+++ Provided records +++
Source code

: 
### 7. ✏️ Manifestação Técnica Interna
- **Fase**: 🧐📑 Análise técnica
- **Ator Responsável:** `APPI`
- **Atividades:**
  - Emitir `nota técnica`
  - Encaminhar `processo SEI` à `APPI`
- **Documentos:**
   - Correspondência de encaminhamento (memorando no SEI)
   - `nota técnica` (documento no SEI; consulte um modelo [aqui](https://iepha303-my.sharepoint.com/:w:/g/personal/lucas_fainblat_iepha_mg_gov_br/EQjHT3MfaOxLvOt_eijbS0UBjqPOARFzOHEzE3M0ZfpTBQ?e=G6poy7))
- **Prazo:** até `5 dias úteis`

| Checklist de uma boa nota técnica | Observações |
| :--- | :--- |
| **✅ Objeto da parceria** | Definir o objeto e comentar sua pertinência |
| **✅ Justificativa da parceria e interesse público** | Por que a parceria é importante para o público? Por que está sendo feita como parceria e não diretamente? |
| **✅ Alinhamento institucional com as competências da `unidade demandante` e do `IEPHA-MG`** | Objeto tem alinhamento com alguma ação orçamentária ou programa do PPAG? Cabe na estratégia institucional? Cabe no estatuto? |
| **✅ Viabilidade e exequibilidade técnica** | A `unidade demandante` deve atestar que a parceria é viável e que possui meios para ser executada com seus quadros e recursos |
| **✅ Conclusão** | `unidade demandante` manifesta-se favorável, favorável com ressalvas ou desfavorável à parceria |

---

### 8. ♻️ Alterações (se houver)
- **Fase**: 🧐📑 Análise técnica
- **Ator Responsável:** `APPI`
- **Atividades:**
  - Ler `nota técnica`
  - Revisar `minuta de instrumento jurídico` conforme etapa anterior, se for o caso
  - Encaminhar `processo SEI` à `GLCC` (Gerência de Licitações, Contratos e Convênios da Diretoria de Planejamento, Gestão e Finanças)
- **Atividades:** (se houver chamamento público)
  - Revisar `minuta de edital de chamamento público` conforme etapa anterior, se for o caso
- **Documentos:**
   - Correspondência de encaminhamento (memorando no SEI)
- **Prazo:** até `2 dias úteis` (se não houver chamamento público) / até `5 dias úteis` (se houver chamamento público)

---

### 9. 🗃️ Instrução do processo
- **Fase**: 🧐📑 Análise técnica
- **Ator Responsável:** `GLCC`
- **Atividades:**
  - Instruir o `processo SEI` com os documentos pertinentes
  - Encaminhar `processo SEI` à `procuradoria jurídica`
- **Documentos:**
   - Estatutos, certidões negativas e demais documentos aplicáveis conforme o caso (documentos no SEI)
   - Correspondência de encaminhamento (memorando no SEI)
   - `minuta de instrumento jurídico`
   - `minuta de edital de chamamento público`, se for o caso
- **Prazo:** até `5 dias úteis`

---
+++
+++ Provided records +++
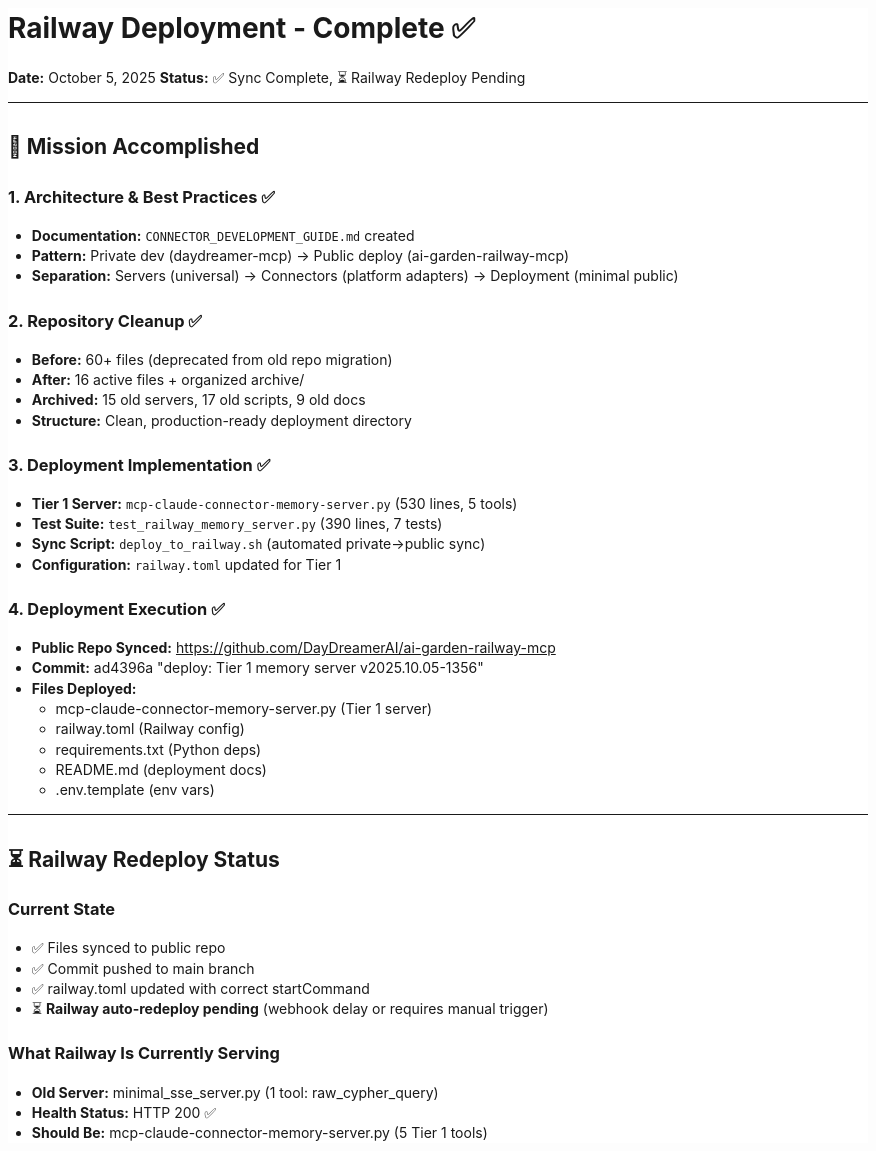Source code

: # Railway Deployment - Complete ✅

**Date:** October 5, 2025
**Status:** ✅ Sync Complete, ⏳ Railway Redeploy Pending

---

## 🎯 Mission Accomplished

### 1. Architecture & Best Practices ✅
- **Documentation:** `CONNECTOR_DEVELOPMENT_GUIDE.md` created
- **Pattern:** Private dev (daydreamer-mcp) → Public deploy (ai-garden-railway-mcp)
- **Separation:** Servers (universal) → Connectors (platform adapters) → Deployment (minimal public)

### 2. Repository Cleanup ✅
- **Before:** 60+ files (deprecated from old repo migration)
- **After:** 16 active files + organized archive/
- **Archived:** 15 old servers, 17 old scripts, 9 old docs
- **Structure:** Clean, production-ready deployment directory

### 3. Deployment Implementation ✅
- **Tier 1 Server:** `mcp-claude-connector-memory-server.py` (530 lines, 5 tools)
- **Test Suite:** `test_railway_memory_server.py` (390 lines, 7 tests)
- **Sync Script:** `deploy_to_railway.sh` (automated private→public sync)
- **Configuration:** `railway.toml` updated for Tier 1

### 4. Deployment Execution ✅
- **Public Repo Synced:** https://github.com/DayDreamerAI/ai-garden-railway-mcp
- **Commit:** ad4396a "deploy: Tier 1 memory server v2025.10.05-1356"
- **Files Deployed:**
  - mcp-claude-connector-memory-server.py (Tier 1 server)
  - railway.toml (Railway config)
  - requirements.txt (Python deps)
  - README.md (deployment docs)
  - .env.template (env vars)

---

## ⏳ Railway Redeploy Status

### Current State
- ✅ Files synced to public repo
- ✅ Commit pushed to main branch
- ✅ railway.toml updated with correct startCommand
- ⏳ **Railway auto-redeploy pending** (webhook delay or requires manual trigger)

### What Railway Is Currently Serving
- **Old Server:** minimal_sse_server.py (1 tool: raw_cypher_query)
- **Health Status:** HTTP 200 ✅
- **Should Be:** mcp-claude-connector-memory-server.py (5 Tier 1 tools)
+++
+++ Provided records +++
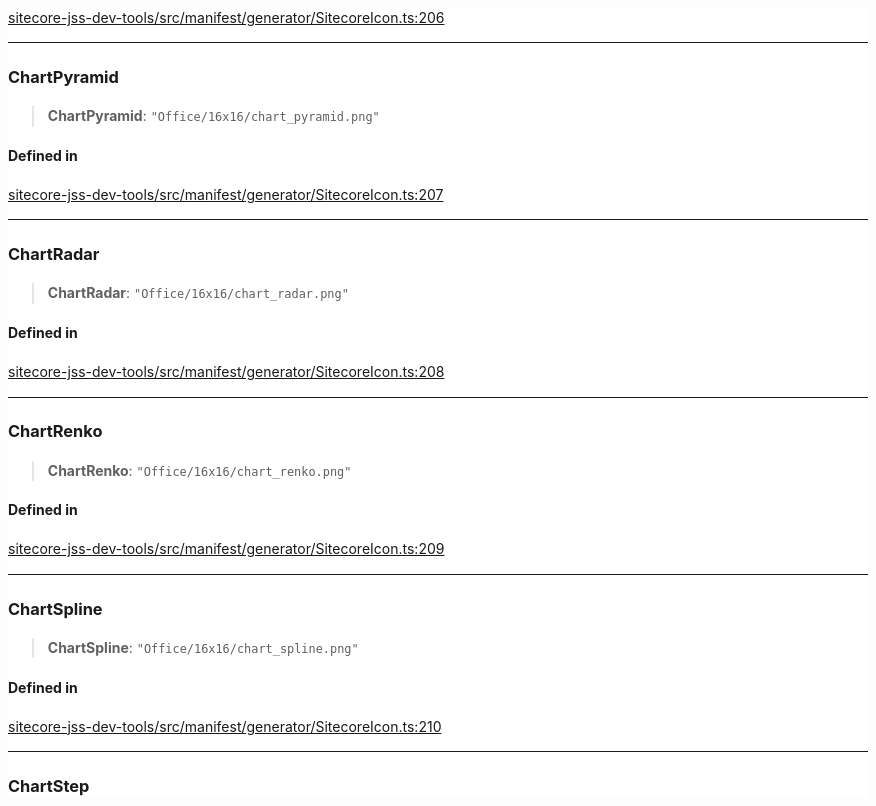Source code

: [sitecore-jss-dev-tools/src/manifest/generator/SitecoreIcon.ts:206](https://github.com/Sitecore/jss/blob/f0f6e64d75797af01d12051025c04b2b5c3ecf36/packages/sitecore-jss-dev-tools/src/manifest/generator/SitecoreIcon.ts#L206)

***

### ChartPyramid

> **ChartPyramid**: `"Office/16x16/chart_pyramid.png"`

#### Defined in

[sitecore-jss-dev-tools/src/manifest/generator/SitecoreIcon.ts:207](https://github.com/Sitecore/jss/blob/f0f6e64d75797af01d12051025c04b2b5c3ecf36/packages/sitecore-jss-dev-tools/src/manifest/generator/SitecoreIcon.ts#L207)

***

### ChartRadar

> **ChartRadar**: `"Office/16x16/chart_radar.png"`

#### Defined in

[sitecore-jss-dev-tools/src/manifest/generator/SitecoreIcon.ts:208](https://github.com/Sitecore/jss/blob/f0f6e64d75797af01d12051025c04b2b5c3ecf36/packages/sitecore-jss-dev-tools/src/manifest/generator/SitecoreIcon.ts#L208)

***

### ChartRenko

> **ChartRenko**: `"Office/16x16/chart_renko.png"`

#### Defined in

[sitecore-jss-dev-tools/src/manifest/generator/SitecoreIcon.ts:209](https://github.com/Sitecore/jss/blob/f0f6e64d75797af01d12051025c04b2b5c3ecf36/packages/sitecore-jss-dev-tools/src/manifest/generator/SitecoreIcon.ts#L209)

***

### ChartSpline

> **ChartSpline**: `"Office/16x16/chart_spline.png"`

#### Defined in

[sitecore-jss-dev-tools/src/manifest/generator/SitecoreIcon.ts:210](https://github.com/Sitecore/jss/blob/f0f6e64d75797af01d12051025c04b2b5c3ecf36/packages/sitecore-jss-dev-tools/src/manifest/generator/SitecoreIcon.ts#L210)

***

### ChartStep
+++
Brief — Gather all lines from the records above in which "parceria" appears.

Your solution —
| **✅ Objeto da parceria** | Definir o objeto e comentar sua pertinência |
| **✅ Justificativa da parceria e interesse público** | Por que a parceria é importante para o público? Por que está sendo feita como parceria e não diretamente? |
| **✅ Viabilidade e exequibilidade técnica** | A `unidade demandante` deve atestar que a parceria é viável e que possui meios para ser executada com seus quadros e recursos |
| **✅ Conclusão** | `unidade demandante` manifesta-se favorável, favorável com ressalvas ou desfavorável à parceria |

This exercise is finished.